Saturday, September 24, 2016

Хар Зүрхий Хөх Нуур (Black Heart’s Blue Lake)

The mountain in the background is Black Heart with Blue Lake at it's slopes. 
In the year 1189, after an exciting childhood and a turbulent journey into manhood, Temuujin was awarded the title of Chinggis Khaan or king of the Mongols. Later in 1206-1208, Chinggis Khaan would declare himself leader of the people who lived in felt tents and start a campaign that would lead to the largest land empire the modern world has ever known. Chinggis Khaan is universally recognized as being one of the most important Mongolians in history. Along with conquering most of Asia, he can be attributed with opening up trade between nations, establishing the written Mongolian language, and… oh yeah, decimating (literally) a tenth of the world’s population.  

The man, The myth, The legend
Black Heart’s Blue Lake refers to the spot where the tribes of Mongolia elected Chinggis Khaan as their leader in 1189.  While it is difficult to archeologically pinpoint the location of such a historic event, there are certain documents that Mongolians use to chronicle Chinggis’ history. These documents reference a mountain that is called Black Heart with a lake beneath it called Blue Lake. Oral traditions and names of locations have led Mongolians to the belief with some level of accuracy that this historic location is at a scenic lake in western Khentii province, approximately 4 hours from where Sally and I live.

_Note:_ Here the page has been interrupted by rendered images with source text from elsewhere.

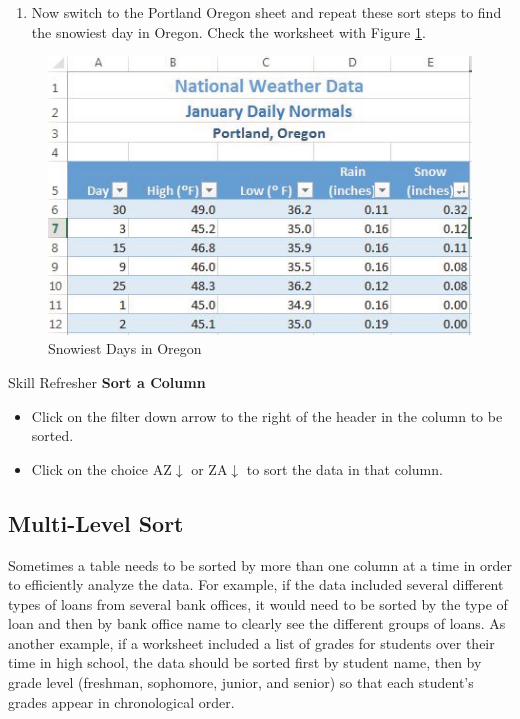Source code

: \begin{enumerate}
	\item Now switch to the Portland Oregon sheet and repeat these sort steps to find the snowiest day in Oregon. Check the worksheet with Figure \ref{05:fig10}.
\end{enumerate}

\begin{figure}[H]
	\centering
	\includegraphics[width=\maxwidth{.95\linewidth}]{gfx/ch05_fig10}
	\caption{Snowiest Days in Oregon}
	\label{05:fig10}
\end{figure}

\begin{center}
	\begin{sklbox}{Skill Refresher}
		\textbf{Sort a Column}
		\\
		\begin{itemize}
			\setlength{\itemsep}{0pt}
			\setlength{\parskip}{0pt}
			\setlength{\parsep}{0pt}

			\item Click on the filter down arrow to the right of the header in the column to be sorted.
			\item Click on the choice AZ$ \downarrow $ or ZA$ \downarrow $ to sort the data in that column.
						
		\end{itemize}
	\end{sklbox}
\end{center}

\subsection{Multi-Level Sort}

Sometimes a table needs to be sorted by more than one column at a time in order to efficiently analyze the data. For example, if the data included several different types of loans from several bank offices, it would need to be sorted by the type of loan and then by bank office name to clearly see the different groups of loans. As another example, if a worksheet included a list of grades for students over their time in high school, the data should be sorted first by student name, then by grade level (freshman, sophomore, junior, and senior) so that each student's grades appear in chronological order.

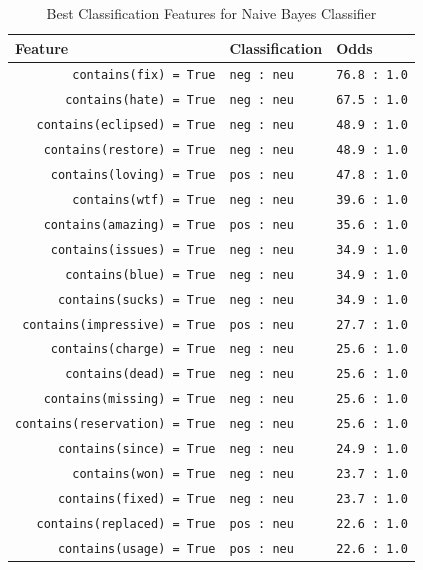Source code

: \begin{table}[h]
\centering
\begin{tabular}{|l|l|l|}
\hline
Feature & Classification & Odds \\
\hline
\verb'        contains(fix) = True' & \verb'neg : neu' & \verb'76.8 : 1.0' \\
\verb'       contains(hate) = True' & \verb'neg : neu' & \verb'67.5 : 1.0' \\
\verb'   contains(eclipsed) = True' & \verb'neg : neu' & \verb'48.9 : 1.0' \\
\verb'    contains(restore) = True' & \verb'neg : neu' & \verb'48.9 : 1.0' \\
\verb'     contains(loving) = True' & \verb'pos : neu' & \verb'47.8 : 1.0' \\
\verb'        contains(wtf) = True' & \verb'neg : neu' & \verb'39.6 : 1.0' \\
\verb'    contains(amazing) = True' & \verb'pos : neu' & \verb'35.6 : 1.0' \\
\verb'     contains(issues) = True' & \verb'neg : neu' & \verb'34.9 : 1.0' \\
\verb'       contains(blue) = True' & \verb'neg : neu' & \verb'34.9 : 1.0' \\
\verb'      contains(sucks) = True' & \verb'neg : neu' & \verb'34.9 : 1.0' \\
\verb' contains(impressive) = True' & \verb'pos : neu' & \verb'27.7 : 1.0' \\
\verb'     contains(charge) = True' & \verb'neg : neu' & \verb'25.6 : 1.0' \\
\verb'       contains(dead) = True' & \verb'neg : neu' & \verb'25.6 : 1.0' \\
\verb'    contains(missing) = True' & \verb'neg : neu' & \verb'25.6 : 1.0' \\
\verb'contains(reservation) = True' & \verb'neg : neu' & \verb'25.6 : 1.0' \\
\verb'      contains(since) = True' & \verb'neg : neu' & \verb'24.9 : 1.0' \\
\verb'        contains(won) = True' & \verb'neg : neu' & \verb'23.7 : 1.0' \\
\verb'      contains(fixed) = True' & \verb'neg : neu' & \verb'23.7 : 1.0' \\
\verb'   contains(replaced) = True' & \verb'pos : neu' & \verb'22.6 : 1.0' \\
\verb'      contains(usage) = True' & \verb'pos : neu' & \verb'22.6 : 1.0' \\
\hline
\end{tabular}
\caption{Best Classification Features for Naive Bayes Classifier}
\label{table:naive_features}
\end{table}




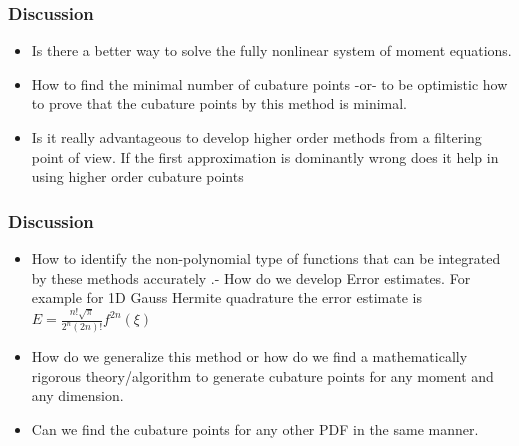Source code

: \documentclass[11pt]{beamer}
\begin{document}
\begin{frame}
\frametitle{Discussion}
\begin{itemize}[<+->]
\item Is there a better way to solve the fully nonlinear system of moment equations. 
\item How to find the minimal number of cubature points -or- to be optimistic how to prove that the cubature points by this method is minimal.
\item Is it really advantageous to develop higher order methods from a filtering point of view. If the first approximation is dominantly wrong does it help in using higher order cubature points

\end{itemize}
\end{frame}
\begin{frame}
\frametitle{Discussion}
\begin{itemize}[<+->]
\item How to identify the non-polynomial type of functions that can be integrated by these methods accurately .- How do we develop Error estimates. For example for 1D Gauss Hermite quadrature the error estimate is $E=\frac{n!\sqrt{\pi}}{2^n(2n)!}f^{2n}(\xi)$ 
\item How do we generalize this method or how do we find a mathematically rigorous theory/algorithm to generate cubature points for any moment and any dimension.
\item Can we find the cubature points for any other PDF in the same manner.
\end{itemize}
\end{frame}
\end{document}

Khentii is recognized as one of the most historical provinces in Mongolia, because of its link to Chinggis Khaan’s homeland. Dadal soum (Reference the earlier Momgolia posts) is the recognized birthplace, Хөх Нуур (most Mongolians just call it blue lake for short) is the recognized place of coronation, and a mountain in the remote reaches of northern Khentii is recognized as his “burial” site (the exact location of the tomb is still unknown).
Chinggis' Totem
Traveling to Blue Lake has been a goal of mine for several months, so working with CPs, I arranged a mekr (15 passenger van) to take a group of people to the historic site last Saturday. We left early in the morning on Saturday and made the bumpy journey over bad roads. There were 13 of us not including the driver: 9 PCVs, and 4 teachers from my school.

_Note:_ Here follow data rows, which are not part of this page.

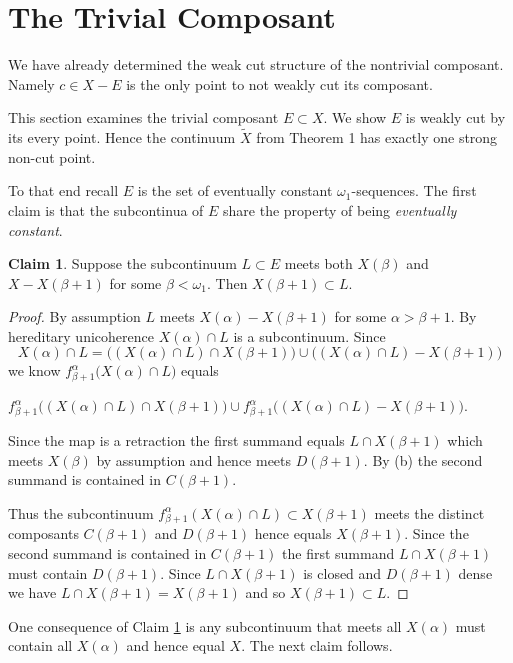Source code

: \documentclass[12pt]{article}
\theoremstyle{plain}
\theoremstyle{definition}
\newcounter{ClaimCounter}
\newtheorem{claim}[ClaimCounter]{Claim}
\newcounter{claim5counter}
\newcommand{\A}{\ensuremath{\alpha}}
\newcommand{\B}{\ensuremath{\beta}}
\newcommand{\W}{\ensuremath{\omega}}
\newcommand{\0}{\ensuremath{\varnothing}}
\begin{document}
	\section{The Trivial Composant}
	\noindent
	We have already determined the weak cut structure of the nontrivial composant.
	Namely $c \in X-E$ is the only point to not weakly cut its composant.
	
	This section examines the trivial composant $E \subset X$.
	We show $E$ is weakly cut by its every point.
	Hence the continuum $\widetilde X$ from Theorem 1 has exactly one strong non-cut point.
	
	To that end recall $E$ is the set of eventually constant $\W_1$-sequences. The first claim is that the subcontinua of $E$ share the property of being \textit{eventually constant}.
	
	\begin{claim}\label{stab}
		Suppose the subcontinuum $L \subset E$ meets both $X(\B)$ and $X - X(\B+1)$ for some $\B<\W_1$.
		Then $X(\B+1) \subset L$.
	\end{claim}
	
	\begin{proof}
		By assumption $L$ meets $X(\A) - X(\B+1)$ for some $\A > \B+1$.
		By hereditary unicoherence $X(\A) \cap L$ is a subcontinuum. 
		Since $$X(\A) \cap L =   \big ((X(\A) \cap L) \cap X(\B+1) \big) \cup \big ((X(\A) \cap L) - X(\B+1) \big )$$ we know $f^{\A}_{\B+1} \big (X(\A) \cap L \big) $ equals
		\begin{center}
			$ 
			f^{\A}_{\B+1}\big ( (X(\A) \cap L) \cap X(\B+1) \big) \cup f^{\A}_{\B+1} \big ((X(\A) \cap L) - X(\B+1) \big )$.
		\end{center}
		
		Since the map is a retraction the first summand equals $L \cap X(\B+1)$ which meets $X(\B)$ by assumption and hence meets $D(\B+1)$.
		By (b) the second summand is contained in $C(\B+1)$.
		
		Thus the subcontinuum $f^{\A}_{\B+1}  (X(\A) \cap L ) \subset X(\B+1)$ meets the distinct composants $C(\B+1)$ and $D(\B+1)$ 
		hence equals $X(\B+1)$.
		Since the second summand is contained in $C(\B+1)$ the first summand $L \cap X(\B+1)$ must contain $D(\B+1)$.
		Since $L \cap X(\B+1)$ is closed and $D(\B+1)$ dense we have $L \cap X(\B+1) = X(\B+1)$ and so $X(\B+1) \subset L$.
	\end{proof}
	
	One consequence of Claim \ref{stab} is any subcontinuum that meets all $X(\A)$ must contain all $X(\A)$ and hence equal $X$.
	The next claim follows.
	
\end{document}
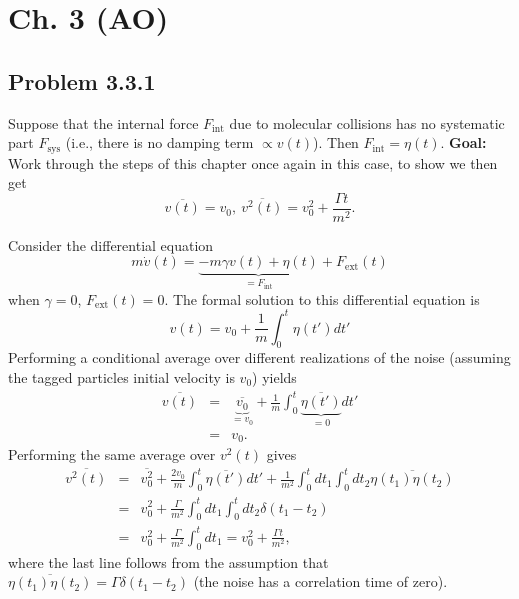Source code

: \section{Ch. 3 (AO)}
\subsection{Problem 3.3.1}

Suppose that the internal force $F_\text{int}$ due to molecular collisions has no systematic part $F_\text{sys}$ (i.e., there is no damping term $\propto v(t)$). Then $F_\text{int}=\eta(t)$. \textbf{Goal:} Work through the steps of this chapter once again in this case, to show we then get
\begin{equation}
\overline{v(t)} = v_0,~\overline{v^2(t)} = v_0^2 + \frac{\Gamma t}{m^2}.
\end{equation}

Consider the differential equation
\begin{equation}
m \dot{v}(t) = \underbrace{-m \gamma v(t) + \eta(t)}_{=F_\text{int}} + F_\text{ext}(t)
\end{equation}
when $\gamma=0$, $F_\text{ext}(t)=0$. The formal solution to this differential equation is
\begin{equation}
v(t) = v_0 + \frac{1}{m} \int_{0}^{t} \eta(t') dt'
\end{equation}
Performing a conditional average over different realizations of the noise (assuming the tagged particles initial velocity is $v_0$) yields
\begin{eqnarray}
\overline{v(t)}&=& \underbrace{\overline{v_0}}_{=v_0} + \frac{1}{m} \int_{0}^{t} \underbrace{\overline{\eta(t')}}_{=0} dt' \\
&=& v_0.
\end{eqnarray}
Performing the same average over $v^2(t)$ gives
\begin{eqnarray}
\overline{v^2(t)}&=& \overline{v_0^2} + \frac{2 v_0 }{m} \int_{0}^{t} \overline{\eta(t')} dt' + \frac{1}{m^2} \int_{0}^{t} dt_1 \int_{0}^{t} dt_2 \overline{\eta(t_1) \eta(t_2)}  \\
&=& v_0^2 + \frac{\Gamma}{m^2} \int_{0}^{t} dt_1 \int_{0}^{t} dt_2 \delta(t_1-t_2) \\
&=& \boxed{v_0^2 + \frac{\Gamma}{m^2} \int_{0}^{t} dt_1 = v_0^2 + \frac{\Gamma t}{m^2}},
\end{eqnarray}
where the last line follows from the assumption that $\overline{\eta(t_1) \eta(t_2)}=\Gamma \delta(t_1-t_2)$ (the noise has a correlation time of zero).

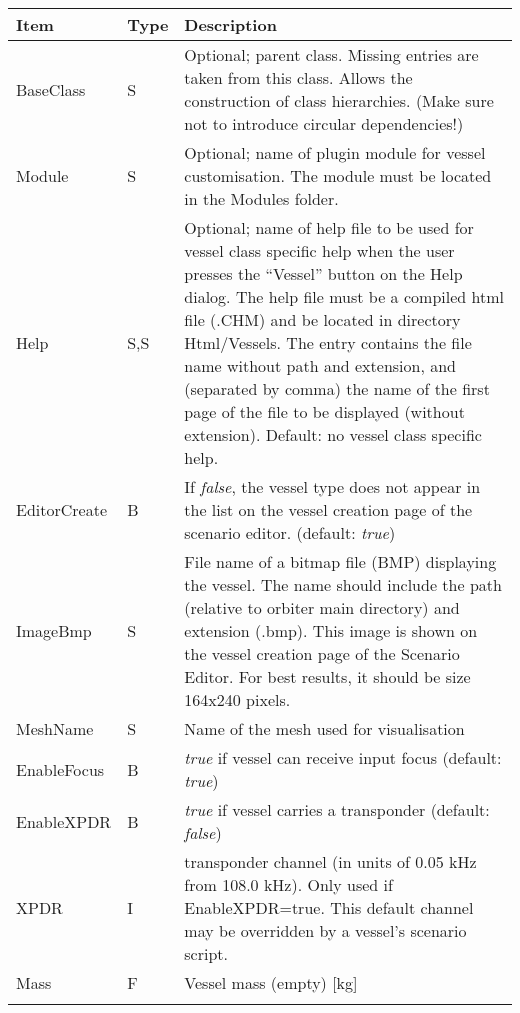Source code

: \documentclass[Orbiter Developer Manual.tex]{subfiles}
\begin{document}
	\begin{longtable}{ |p{}|p{}|p{}| }
	\hline\rule{0pt}{2ex}
	\textbf{Item} & \textbf{Type} & \textbf{Description}\\
	\hline\rule{0pt}{2ex}
	BaseClass & S & Optional; parent class. Missing entries are taken from this class. Allows the construction of class hierarchies. (Make sure not to introduce circular dependencies!)\\
	\hline\rule{0pt}{2ex}
	Module & S & Optional; name of plugin module for vessel customisation. The module must be located in the Modules folder.\\
	\hline\rule{0pt}{2ex}
	Help & S,S & Optional; name of help file to be used for vessel class specific help when the user presses the “Vessel” button on the Help dialog. The help file must be a compiled html file (.CHM) and be located in directory Html/Vessels. The entry contains the file name without path and extension, and (separated by comma) the name of the first page of the file to be displayed (without extension). Default: no vessel class specific help.\\
	\hline\rule{0pt}{2ex}
	EditorCreate & B & If \textit{false}, the vessel type does not appear in the list on the vessel creation page of the scenario editor. (default: \textit{true})\\
	\hline\rule{0pt}{2ex}
	ImageBmp & S & File name of a bitmap file (BMP) displaying the vessel. The name should include the path (relative to orbiter main directory) and extension (.bmp). This image is shown on the vessel creation page of the Scenario Editor. For best results, it should be size 164x240 pixels.\\
	\hline\rule{0pt}{2ex}
	MeshName & S & Name of the mesh used for visualisation\\
	\hline\rule{0pt}{2ex}
	EnableFocus & B & \textit{true} if vessel can receive input focus (default: \textit{true})\\
	\hline\rule{0pt}{2ex}
	EnableXPDR & B & \textit{true} if vessel carries a transponder (default: \textit{false})\\
	\hline\rule{0pt}{2ex}
	XPDR & I & transponder channel (in units of 0.05 kHz from 108.0 kHz). Only used if EnableXPDR=true. This default channel may be overridden by a vessel’s scenario script.\\
	\hline\rule{0pt}{2ex}
	Mass & F & Vessel mass (empty) [kg]\\
	\hline\rule{0pt}{2ex}

\end{longtable}
\end{document}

As we left the paved road for 45kms of good old Mongolian dirt track, it became apparent why so many Mongolians speak so highly of the location. Grassy plains and bald rolling hills gave way to tree covered meadows and forested tracks. For us, who are so accustomed to open land, the trees were a pleasant change. Soon we found ourselves at the lake which was surrounded by ger camps and forest. On one side of the lake, the slopes of a large mountain met the water in a thin line of trees and boulders. Opposite of the mountain on a flat shoreline, the Mongolians had erected totems of a sort to Chinggis Khaan and his decedents.  The wooden carvings created a half-circle that faced away from the lake. All of the “recognized” children of Khaan looked toward a larger totem of the fonder of their dynasty. Flanked on either side of Chinggis Khaan were totems of his two “recognized” queens. Surrounding the kings and queens of Mongolia is a sparse forest of trees. The trees were a mix of larch and aspen, both of which were changing colors as Mongolian fall set in.
Some of the Kings of Mongolia
We only stayed at the lake for about four hours. During that time we wandered the forest surrounding the lake and found a geocache on Black Heart’s slopes. I had planned to do some mountain climbing, but Black Heart is a sacred mountain, so women are not allowed to summit it (consult a post from May titled “Foreign Language Competition and Birthday Stuff”). The sexism of these traditions sometimes takes the fun out of summiting a mountain, and I had no desire to do so if my wife and friends could not make the ascent as well.
Sally and I 
This is the first time that all of the PCVs of Khentii were able to get together, there are 6 of us who are starting our second year, and 2 new volunteers. 
As the wind changed and a cold Siberian breeze began to set in, we climbed back into the mekr and headed home feeling both revitalized on fresh air and exhausted from wind exposure. Overall, it was a very successful trip and a great opportunity for the PCVs of Khentii province to experience a celebrated site.